# Reading text
The use to which the 1-5 scale was put does not appear on the face of the documents. However, I accept the evidence of Ms Palmer, Mr Hayes, Mr Brandenburger and Mr MacDonald that it was treated solely as an administrative tool, the purpose of which was to assist in prioritising which identified potential non-compliances should be worked on first either because of their complexity or their potential seriousness. I refer to “potential” non-compliances because I accept the evidence of Mr Hayes that entering something on the log did not mean that it would ultimately be treated as a non-compliance. I accept and find that, at a later stage in the process, the evaluation of the potential non-compliances was carried out by a different team that was kept separate from the team that did the administrative prioritisation using the 1-5 scale. The scale was not itself a part of that later evaluation of non-compliances. In Mr MacDonald’s words, the scale was used “as a means only to identify whether the noncompliances were significant for the purpose of allocating administrative resource and did not form any part of the evaluation process itself.” In short, though the phrase is ugly, I accept Ms Palmer’s evidence that the scale was conceived and applied as “an internal administrative prioritisation tool” and not as part of the substantive evaluation process. It was not itself part of the methodology by which the Defendant decided how to respond to non-compliances. Decisions on how to respond came later and were not influenced or determined by the scale. The scale did not amount to an evaluation criterion or sub-criterion (however described) used by the Defendant (or any members of the teams for whom it was responsible) in deciding whether to disqualify the Claimants or in making other material decisions.

449.

# Data segment

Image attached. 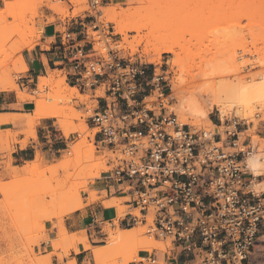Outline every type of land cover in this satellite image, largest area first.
<instances>
[{"label": "built area", "instance_id": "obj_1", "mask_svg": "<svg viewBox=\"0 0 264 264\" xmlns=\"http://www.w3.org/2000/svg\"><path fill=\"white\" fill-rule=\"evenodd\" d=\"M99 5L100 0H91L89 16L100 38L86 30L80 39L64 23L56 31L57 46L65 53L72 87L84 94L105 86V95L96 97L103 105L88 119L95 141L116 154L108 178L129 197L127 205L139 210L119 221L142 223L148 236L173 245L162 255L141 250L133 263L180 264L175 255L196 252V259L181 264H264V251L255 250L264 245V192L254 189L262 174L247 164L254 147L245 132L254 121L219 114L213 135L181 121L170 109L168 73L122 57L106 38ZM255 117L264 129V110Z\"/></svg>", "mask_w": 264, "mask_h": 264}, {"label": "rangeland", "instance_id": "obj_2", "mask_svg": "<svg viewBox=\"0 0 264 264\" xmlns=\"http://www.w3.org/2000/svg\"><path fill=\"white\" fill-rule=\"evenodd\" d=\"M16 1H18L17 3H19V0H0V9L7 11L5 17L0 20V59L4 60L7 58H12L13 61H15L14 64L10 63L9 65L2 66L1 80L5 81L9 77H11L14 84L17 85L21 91H23L25 94L36 96L38 94L35 93V91L38 89V83L41 78L49 77L52 74L56 75V80H63L65 84L72 87L70 83L67 82L66 70L56 69L54 71H49L47 75L40 76L37 83L31 85L30 88L21 89L20 82L21 80H23V77L27 71H21V69L27 65L23 53L25 50L32 49L33 47L42 46L43 49L49 48L48 43L52 41V39H49L47 42H43L45 26L48 24H55L58 25V29H64L60 24L67 23L69 25L68 27H72L73 21L75 19H78L79 21H84V34L87 30L89 36L94 35L96 39L100 38L99 32L94 31L90 26L93 20V18L89 16L92 14L90 12L91 0H87L85 4H80L78 6L71 3L70 0H29V2L27 0H22L21 4L19 3L18 5ZM24 1H27V3L25 2L24 4ZM199 1L201 2V0H100V5L97 7L98 19L102 22L105 33L108 34L106 38L111 46L119 50V53L122 57L131 56L133 59L141 61L148 66L154 67L155 65V67H157L158 69H163L164 71H166V73H168L170 86L168 87L167 93L169 94L170 109L174 110L179 115L181 121H183V116H181L182 113L179 105L180 101L173 93V80L175 76H177V74L174 73L177 67L173 68L172 66L174 55L172 53L162 52L161 62L159 64L151 62V56L158 57L160 56V54L144 53V44H142L141 46H136L137 48L135 50L132 49L130 45L123 40V35L117 33V24L109 19V17L106 15L108 13V10L112 8H117L118 11L124 10L128 13L131 12V10L133 13V10L135 9V14L140 11L139 15H143V17L141 16L142 20L139 21V19H136L137 21L143 23L147 22L148 24L153 23L152 25L155 24L154 22L158 23V20L160 21V19L164 20V17L168 15V19L171 20L172 18V20L175 22H173L175 26V32L173 34L174 36L176 35L177 37H183V39L185 38V40L190 39V37H200L199 39L205 37L206 40H203L202 42V44H204H201L202 49L201 47L198 48L200 50H208V47L212 46L211 44H214L215 41L216 45L214 44V46L211 47V49L209 48V50H212L213 54H215L216 51L217 56H215L217 58L218 56L223 58V60L220 59V61L218 59V63L220 62L221 64L219 63V65L216 66H223L218 67L220 68V70L225 67L226 69L228 67L230 68L231 65L229 62H227L229 58L227 59L226 57L229 56L228 53L231 52L230 50H232V46L230 47L228 42L224 43L223 41H225L226 39V41H228L229 37L233 35L239 36L240 39H245L249 37L248 35H255L259 39V41L252 45L250 44L252 42V39L249 38L247 39L248 43L243 42L242 44L236 46L235 51L238 57L237 63L241 67L240 75L243 74L244 76H247V74L252 75L259 73L262 69L258 63L261 58H264V14L259 13L254 15H247L248 11L254 8L255 0H251V2L249 1L250 4H246L245 6H243L242 12L239 11L236 15L226 13L221 17L219 21H214L215 23L213 22L214 18H212L211 15H209V17H211L208 19V14H214L212 13L213 5L210 0L208 1V4H206V2L204 4L205 6L203 7L201 6L203 4H200ZM57 4L65 9L64 13L53 8V6H56ZM9 5L11 7H14V9L12 8V11L10 10L11 8L9 7ZM83 5H85L86 7L84 6L85 8L80 9L81 6L83 7ZM207 5L209 6V9ZM8 7L10 9H8ZM137 8L138 10L136 12ZM139 17L136 16V18ZM211 19L213 23L210 22ZM26 23L31 29L27 30L24 36L20 35L18 32L13 31L18 27L24 28ZM232 23H235V25H232ZM108 28H110V31L108 30ZM145 31L147 32V29L144 30V33ZM135 35V32L129 31L128 41H133ZM208 39L209 41L211 39V42L208 43ZM29 41L31 42V47L28 45ZM221 41L223 44L219 46V43H221ZM100 42L101 41H96L97 48L101 47ZM205 43L208 47H205ZM195 44L196 46L194 48L192 47V50H195L198 47L197 45L200 46L198 42H196ZM177 49H179V51L181 50V48L179 47H177ZM195 51H197V49ZM210 51L207 52V56L211 54L210 60L215 64L214 60H216L217 58L215 59L212 51ZM228 63L230 65H228ZM213 67L215 68V65H213ZM73 88H75L78 92L76 94V97L73 98L74 108H76V110L81 114V120H83V122L87 126L88 131L90 130L88 140L95 145L96 156L105 157V168L101 170L98 177L87 179V189H82V187L84 186L83 179H77L78 182L71 185L69 182H65L67 177V172L65 169H53V167L58 165L59 162H61L63 159L65 160L66 156H70L68 151L72 149L73 145H75L78 141H81L80 139L82 138L80 136V133L76 131V127L79 126L80 121L75 122L77 125L70 124V134L69 136H67L65 134V130L59 125L57 118H48L54 122L55 133H57L58 135H63L68 140V143L67 145H65V149L59 152H41L44 158L42 168L47 167L46 173L43 174L33 173L31 172V169L26 170L28 166L31 165L32 160L26 162L23 166L18 167L20 170L19 172L17 171L18 169L14 170L16 167L14 168L12 166V159L10 155L13 150L14 143L17 141L16 136L19 133L15 132L17 133L16 136H12L3 144L1 143L0 152L3 153V155L1 156L0 160V264H55L57 262L55 258H58L59 264L77 263L76 260H69L67 263H64V259L70 257L73 251L76 252L73 244L69 239H62L56 245H53V241H55L57 236L61 234L62 226L65 225V217L69 215L67 213L69 204L66 207L63 204L57 205L53 203V201L55 200L54 198L56 197L54 196L53 198V195L60 193L61 188L65 184L67 185V188L70 185L69 187H72V189L76 191H79L81 189V197L84 203L87 204L85 207H88L97 202H101L103 204V202L106 200H116L117 204L123 207L120 214L118 212V207H115V209L117 210V217L114 219V224H110L109 221H99L96 226L91 225L89 226V228L80 231H85L87 233L93 246L106 248L105 245L108 244L109 240V236L107 234L108 229H128L132 227H143L144 235L148 236L145 233L146 227L142 223H138L136 225L133 223L131 225L120 223L119 219L125 216L128 212L139 214L138 209L127 205L126 201L129 199L128 196L119 197L115 194L108 195L105 188L100 189V187L104 186V184H106V182L110 180V178L108 177L112 174V170L116 164V154L108 147L102 144H98L95 141V130L92 128L88 117L92 114V110L94 108L99 107L96 97L105 95V86L98 87L95 91L88 90L84 94H81L76 87ZM45 94L53 95V90L51 89V87L48 86L46 88ZM61 99L58 98L57 100L60 101ZM75 99L81 100L86 107L82 108L76 106ZM62 100L65 101L67 99L63 98ZM20 103L24 104L28 114H19L14 116L26 120L28 117H31L34 114V102H32L31 100H21ZM59 105L61 107L65 106V104H63L61 101ZM258 108L264 110V108L258 106L252 114V117H247L248 120L257 121H255L253 125L255 126L257 124V128H255L254 130L253 126L250 127V129L245 132V135L250 134L252 137L258 136V138H264V136L259 134V130L262 129L261 126L263 125H261L259 123V120L255 119L254 117L255 113L258 111ZM237 109L238 108H234L226 116L236 114L239 117L245 118V116L240 115L239 112H236ZM218 116L219 111L217 109L210 113V118H217ZM189 122H194V119H191ZM201 122L204 123V121ZM202 123L188 124L194 125L199 129L214 130L215 128L208 123L207 125L206 123ZM0 131L3 130L0 129ZM23 132L26 134L27 139L30 137L34 138L31 133L32 130H30L28 126H26V129ZM6 134L9 137V132H7ZM244 137L245 136H242V139H244ZM81 156L82 158L80 157L81 159L79 160V162H81V164L84 166L87 162V158H83V156L85 155ZM262 157V160H264V155H262ZM54 171L56 172L54 173ZM69 172L73 173V175L77 177L76 174H79L80 176V174L82 175L84 171H82L81 167H77L70 169ZM255 172L257 174L263 173L262 176L256 181V183L263 181L262 185H264V164H262V168L260 169V171L257 170ZM64 188V190L69 191V189H66V187ZM254 189L258 193L264 192V187L262 188V186L258 187L255 185ZM52 191H54L55 193ZM52 193L54 194L51 195ZM93 194L99 196V198L94 202L88 203ZM157 241H160L165 247L164 251H161L157 248V252L160 255H162L165 251L170 252V249L173 248V245L170 241ZM262 244H264V240L262 241ZM79 245L84 247L81 243H79ZM258 249H262V251H264V245L259 246ZM138 255H135L127 263H124L122 260H118L117 255H112L108 258L106 264H114V262H119V264H135L133 263V261L138 258ZM91 256L94 258V254L92 253V251Z\"/></svg>", "mask_w": 264, "mask_h": 264}, {"label": "bare ground", "instance_id": "obj_3", "mask_svg": "<svg viewBox=\"0 0 264 264\" xmlns=\"http://www.w3.org/2000/svg\"><path fill=\"white\" fill-rule=\"evenodd\" d=\"M21 1L22 0H19L20 4ZM27 1L29 2V0ZM27 1H24V4L25 2L27 3ZM70 1L74 5L78 6L80 4H85L87 0H70ZM208 1L209 0H201V2L200 1L199 2L200 4H203L201 5L203 7L205 6L204 4L206 2H207L206 4H208ZM249 1L251 2V0H210L212 5L215 7L212 6L213 8L212 13L214 14H208V19L212 16V18H214L213 20L214 22L217 20L219 21L221 17L226 13H229L231 15H236L237 12L239 11L242 12L243 6H245L246 4H250ZM17 2L18 1H16V3ZM19 3H17V5ZM10 5L9 7L11 9L9 7L8 9L12 11V8L14 9V7H11ZM84 6L85 5H83V7L81 6L80 9L86 7ZM53 8L59 10L62 13L65 12V9L59 4L53 6ZM134 10L133 13L132 10L131 12L128 13L127 11L124 10L118 11L117 8H112L108 10L106 16H108L109 19H111L113 22L117 24L116 26L117 33L123 35V40L126 43H128L132 49L135 50L137 48L136 46H141L142 44H144L143 45L144 53L160 54V56L158 57L151 56L150 58L151 62L159 64L161 62L162 52H168L174 55V59L172 60V66L173 68L177 67L174 72L175 74H177V76H175L173 80L174 83L173 93L180 101L179 105L182 113L181 116H183L182 119L184 123L200 124L202 123L201 121H204V123L202 124L206 123L207 125L208 123L209 125L215 127V124L210 118V113L213 112L215 109H217L219 111L220 116L224 118L227 114L231 112V110H233L234 108H238L236 112L237 113L239 112L240 115H243L245 116V118H247L249 116L252 117V114L254 113L255 109L258 106L264 108V58H261L259 60L258 64L262 69L260 70L259 73L252 75L246 73L247 76H244L243 74L240 75L241 67L237 63L238 57L235 51L236 46L242 44L243 42L248 43L247 39L249 38L252 39V42L250 44L254 45L257 41H259V39L255 35H248L249 37L245 39H240L239 36L233 35L229 37L228 41H226L227 39L223 41L224 43L228 42L230 47L232 46L231 47L232 50H230L231 52L229 51L230 53H228L229 56L226 57L227 59L229 58L227 62H229L231 65L228 63V65H230V68L229 67H228L229 69L227 68L229 71L226 69L225 66H224L225 68L223 69L221 68L222 70H220V68L218 67H223V66L221 65L218 67L216 66L219 65L220 63V62L218 63V59L220 61V59L223 60V58L219 56L218 58L216 57L217 56L215 51L216 49L214 50L215 54H213V51L211 50L212 54L214 56L216 55L215 59L217 58L216 60H214L215 64L210 60L211 54L207 56L208 54L207 52L210 51L209 48L211 49V47L214 46L215 41L214 44L213 43L211 44L212 46H210L209 44L210 47L207 46L206 44L207 41H206L205 43L206 46L205 45L204 46L208 47L209 51L200 50L198 48L201 47L203 40H206L205 37L201 39H199L200 37H190V39L187 40H185V38L183 39V37L182 38L177 37L176 35L175 37L173 35L175 32V26H174L175 22L172 20V18L171 20H169L167 17L168 15L166 16L164 15L166 19L165 17L164 20L159 18L160 21L158 20V23L154 22L155 24L152 25L153 23L148 24L147 22L145 23L139 22L140 20H142L143 15H139L140 11L135 14ZM137 10L138 8L136 9V12ZM6 13H7L6 10L0 9V20L5 17ZM259 13L264 14V0H255L254 8L250 9L247 15H254ZM209 15L211 16L209 17ZM136 16L137 17L140 16V17L136 18ZM136 19H139V21H137ZM210 22H212V19ZM232 25H235V23L234 24L232 23ZM29 29L31 28H29L26 23L24 28L18 27L13 31L18 32L20 35L24 36L27 30ZM145 29H147V32L145 31L144 33ZM129 31L136 33L133 41H128ZM180 39L182 40V42ZM196 42H198L200 46L197 45L198 46L196 48L197 51H195L196 49L195 50L193 49L194 50L193 51L192 47L194 48L196 46L195 44ZM209 42H211V39L210 41L208 39V43ZM222 44L223 43L221 41V43H219V46ZM28 45L31 47L30 41L28 42ZM177 47L181 48L182 51L180 50L181 51L180 52L179 49H177ZM210 61L212 62V64ZM10 63L14 64L15 61H13L12 58H7L4 60L0 59V90L1 91L16 90L20 100L22 101L31 100L32 102H34L33 104L34 114L31 117H28V122H27L30 130H32L31 133L33 137L35 138L37 137L36 129L41 119L57 118L59 125L65 130V134L67 136H69L70 134V129H71L69 127L70 124L74 125L76 124L75 123L76 121H80L79 126L76 127V131L80 133V136L82 138L80 139L81 141H78L75 145H73L72 149L68 151L70 156L69 155L66 156L65 157L66 159L65 160L63 159L61 162H59V164L54 166L53 169H57V168L65 169L67 172V177L65 182L66 183L69 182L71 185L77 183L78 180L83 179L84 186L82 187V189H87L88 188L87 179L98 177L101 170L105 168L106 160L105 157L96 156L95 145L88 140L90 130L88 131L87 126L85 125L83 120H81V114L76 110V108H74L73 98L76 97V94L78 93L77 90L65 84L63 80H56V75L52 74L49 77L41 78V80L38 83V89L35 91V93L38 94L37 96L25 94L23 91H21L18 88L17 85L14 84L11 77H9L5 81L1 80L2 66L9 65ZM213 65H215L216 69L213 67ZM26 70H28L27 65L21 69V71H26ZM48 86L51 87V89L53 90V95L45 94V90ZM58 98L67 99L65 101H63L62 99L60 100L63 104H65L64 107H61L59 105L60 101L57 100ZM189 119L190 120L194 119V122H189L190 121ZM255 119L257 118L255 117ZM258 120L260 122L261 119ZM262 120H264V117L262 118ZM8 122L9 121L5 116L0 115V126ZM256 125L253 126L254 130L255 128H257ZM206 130L209 133H211V135L214 134L212 129H206ZM253 147H254L253 151L247 157V164L248 167H251L249 168V170L253 171L256 175H261V174H257L255 171L257 170L260 171V169L262 168V164H264V160H262L263 158L262 155H264V138L262 137L258 138V136H253ZM81 155H85L83 156V158L84 157L87 158V162L84 166L81 164V162H79V160L82 158ZM43 163H44V158L41 152L39 151L36 159L31 161V165H29L26 170L31 169V172L36 174L46 173L47 167L42 168ZM77 167H81L82 171L84 172L82 175L80 174V176L79 174H76L77 175L76 177L73 175V173H70L69 170ZM14 170H17L18 172L20 171L18 167H16ZM55 172L56 171H54V173ZM262 183L263 181L255 183V185L258 187L262 186L263 188L264 185H262ZM69 186L67 188V185L65 184L61 188L60 193H57L54 190L57 194L60 195L57 194L53 195L55 193L54 191H52L54 193L51 194L53 195V198L54 196H56L54 198L55 200L53 201L54 204L57 205L63 204L66 207L69 204L68 212H67L68 214L73 213L76 210L83 209L87 205L84 203L81 197L80 194L81 189L79 191H76L72 189V187L70 188ZM64 187H66V189H69V191L64 190L65 189ZM98 198L99 196L93 194L92 198L89 199L88 203L94 202ZM103 204L107 208L118 207L119 214L123 209L122 206L117 204L116 200H106L103 202ZM107 234L109 236V240H108V244L105 245L106 248L93 246L89 239V236L85 231L80 233L70 232L67 229V227L63 225L62 232L60 235L57 236L56 240L53 241V245H56L62 239H69L73 244V247L75 248L76 252H78L79 251L78 246L79 243H81L83 244L85 250H91L92 253L94 254L95 264H106V261L112 255H117L118 260L120 261L122 260L124 263H127L135 255H138L141 250L151 251L157 248L160 249L161 251L165 250L164 245L160 241H157L153 237H148L144 235L143 227L142 228L132 227L128 229H121V228L108 229ZM261 240H264V236L261 237ZM114 264H119V262L116 263L114 262Z\"/></svg>", "mask_w": 264, "mask_h": 264}, {"label": "crops", "instance_id": "obj_4", "mask_svg": "<svg viewBox=\"0 0 264 264\" xmlns=\"http://www.w3.org/2000/svg\"><path fill=\"white\" fill-rule=\"evenodd\" d=\"M72 24L71 28L74 30L75 35H79L80 39H84V37H82L84 36L85 31L84 21L75 19ZM57 30L58 25L48 24L45 26L43 42L52 39V42L50 41L51 45L48 49H43L42 46H39L24 51L23 56L28 65V70L26 71L23 80L20 82L21 89L30 88L31 85L37 83L40 76L47 75L49 71H54L56 69L68 71L64 66L65 53L57 46L61 42V35L56 32ZM96 89L97 88L93 91ZM20 101L21 100L16 91H0V115L5 116L9 121L0 126V129L3 130L0 131V146L1 143L3 144L6 140H9L12 136H16L17 133H19L16 136L17 141L14 143L10 155L13 167H21L26 162L33 161L34 158L36 159L39 151L42 153L59 152L65 149V145L68 143V140L63 135L55 133L54 122L48 118L40 120L36 129L37 137H30L27 139L26 134L23 131L26 129V126L29 127L27 123L28 118L24 120L14 116L28 114L24 104L20 103ZM75 102L76 106L82 108L86 107L81 100L75 99ZM98 105L99 107L103 105L102 99H98ZM211 120L215 125L218 124L217 118L211 117ZM5 132H9L11 135L9 134L8 137ZM259 134L264 136V129H260ZM2 155L3 153L0 152V160ZM102 188L107 190L108 195L115 194L119 197L126 196L124 191H121L118 185L110 180L107 181L104 186L100 187V189ZM116 217L117 210L115 207L107 208L101 202H97L82 210H76L67 215L65 217V226L70 232H80L89 228L91 225L96 226L99 221H110ZM120 223L123 224L122 220H120ZM259 246L261 245H257L255 250H257ZM254 253L257 254L256 251H254ZM197 257L198 255L196 252L175 255L177 262L180 264L186 262L188 259H196ZM74 259L77 264H95L94 258L91 256V251L85 250L81 245H79L78 252L73 251L70 257L64 259V263ZM55 260L57 261L55 264H59L58 258H55Z\"/></svg>", "mask_w": 264, "mask_h": 264}]
</instances>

# Task requirements
Carry on the court's discussion of the 1-5 prioritization scale from the point where the passage stops. The listing comes from a different source than the text.

# Expected answer
On these findings of fact, the existence and use of the non-compliance log scale neither was nor evidences the existence of an undisclosed policy as alleged by the Claimants. Nor was its existence or use inconsistent with what bidders were told in the ITT. The provisions of the ITT left the principled exercise of the discretion about how to react to non-compliances with the decision-maker, as explained elsewhere in this judgment; and neither that discretion nor its exercise was affected by the existence or use of the non-compliance log scale. Thus, whatever number had been allocated in the non-compliance log, it remained for the decision-maker to decide how serious a given non-compliance was and how it should be treated. Even a noncompliance involving allocation of risk to the Secretary of State could be trivial by, for example, an adjustment and identifiable transfer of a few hundred pounds. No one suggests that the Claimants’ non-compliances were of such triviality; but if they had been, the existence of the principled discretion would protect the Claimants, whatever rating was ascribed in the non-compliance log – just as with the adoption of wrong font size. The allocation of a number in the non-compliance log was separate from and irrelevant to the exercises of discretion that led to the disqualification of the Claimants in these cases. The use of the non-compliance log scale thus falls within the ambit of the leeway that was available to the Defendant in carrying out its evaluation: see [37] above.

450.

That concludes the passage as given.